How to install Ubuntu 22.04 with full disk encryption

  Introduction

Script installimage Hetzner Rescue System offers an easy way to install various Linux distributions.

This tutorial shows how to use installimage to install an encrypted Ubuntu 22.04 system and add remote unlocking via SSH (dropbear) in the initramfs stored on a separate partition. /boot shows.

Prerequisites

• Hetzner account
• The server was booted to the rescue system.
• RSA, ECDSA, or ED25519 SSH public key
• No private networks are connected in Hetzner Cloud

Step 1 – Create or copy the SSH public key

To unlock the encrypted system remotely, you need an SSH key. You will use this key later to log in to the booted system. The dropbear SSH daemon included in Ubuntu 22.04 only supports RSA and ECDSA keys. If you do not have such a key, you will need to create one. We recommend using ED25519 or ECDSA keys.

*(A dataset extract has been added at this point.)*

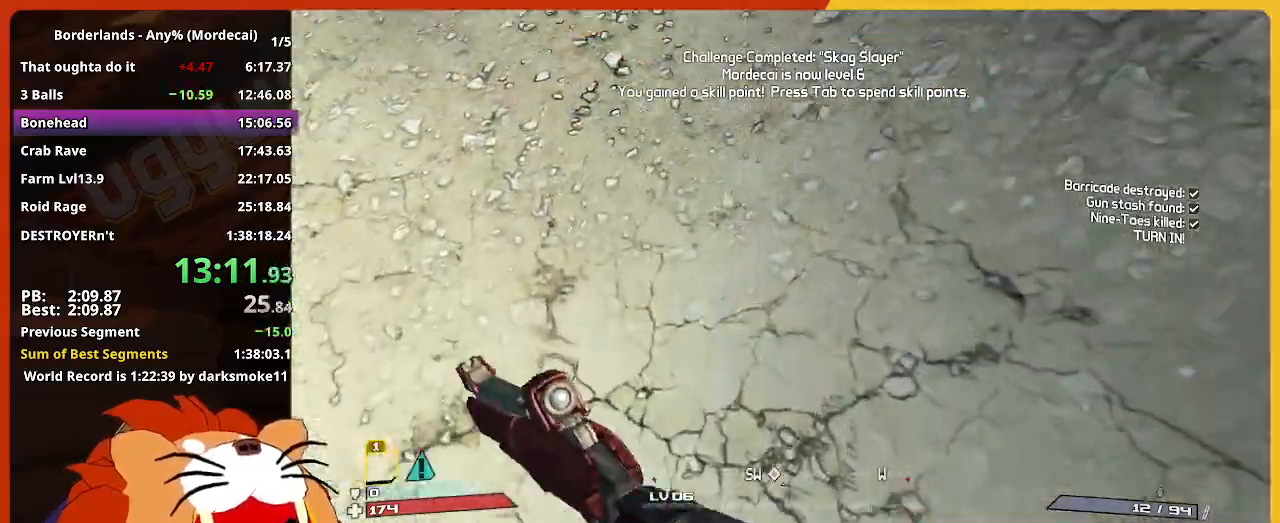
{"keys": ["w"], "mouse_move": "still", "events": []}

For example, to create an SSH key ED25519, run:

ssh-keygen -t ed25519

Copy the public key to the rescue system, e.g. using scp:

scp ~/.ssh/id_ed25519.pub root@<your-host>:/tmp/authorized_keys

Step 2 – Create or copy the installimage configuration file

When installimage is invoked without any options, it starts in interactive mode and opens an editor after selecting a distribution image. After exiting the editor, the installation continues and the corresponding configuration is saved as /installimage.conf on the installed system. In this tutorial, we will pass such a configuration file for direct installation.

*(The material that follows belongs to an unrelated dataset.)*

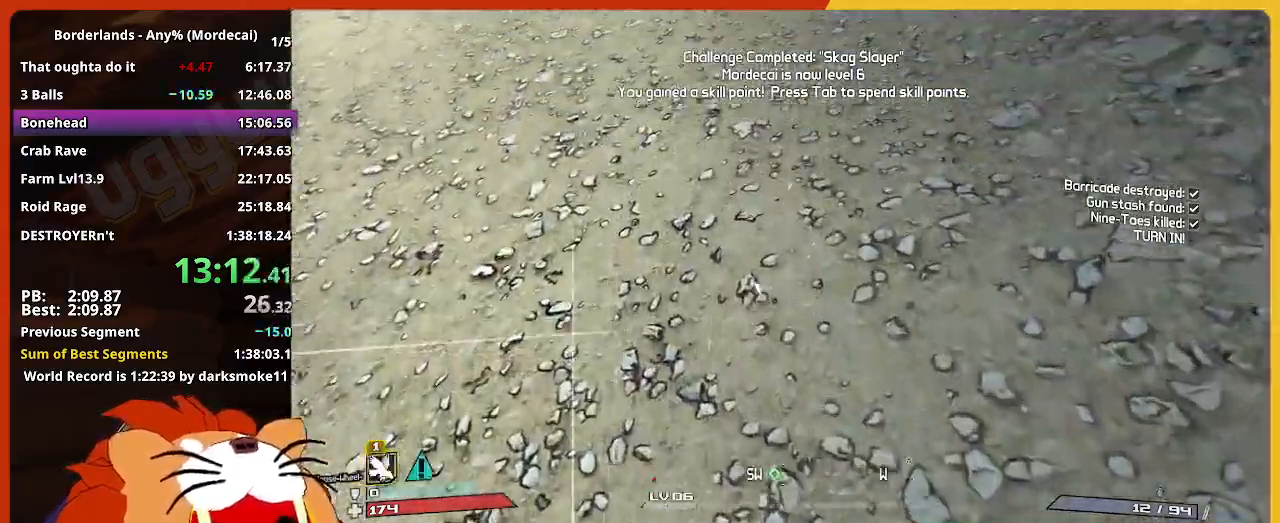
{"keys": ["w"], "mouse_move": "still", "events": []}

Create a /tmp/setup.conf file with the following content or copy it to the server on the rescue system.

Note: Replace Secret with a secure password and adjust the drive name and partitioning as needed.

CRYPTPASSWORD secret
DRIVE1 /dev/sda
BOOTLOADER grub
HOSTNAME host.example.com
PART /boot/efi esp 256M
PART /boot ext4 1G
PART / ext4 all crypt
IMAGE /root/images/Ubuntu-2204-jammy-amd64-base.tar.gz
SSHKEYS_URL /tmp/authorized_keys

This configuration installs Ubuntu on a drive (/dev/sda) with a separate unencrypted /boot that is required for remote unlocking.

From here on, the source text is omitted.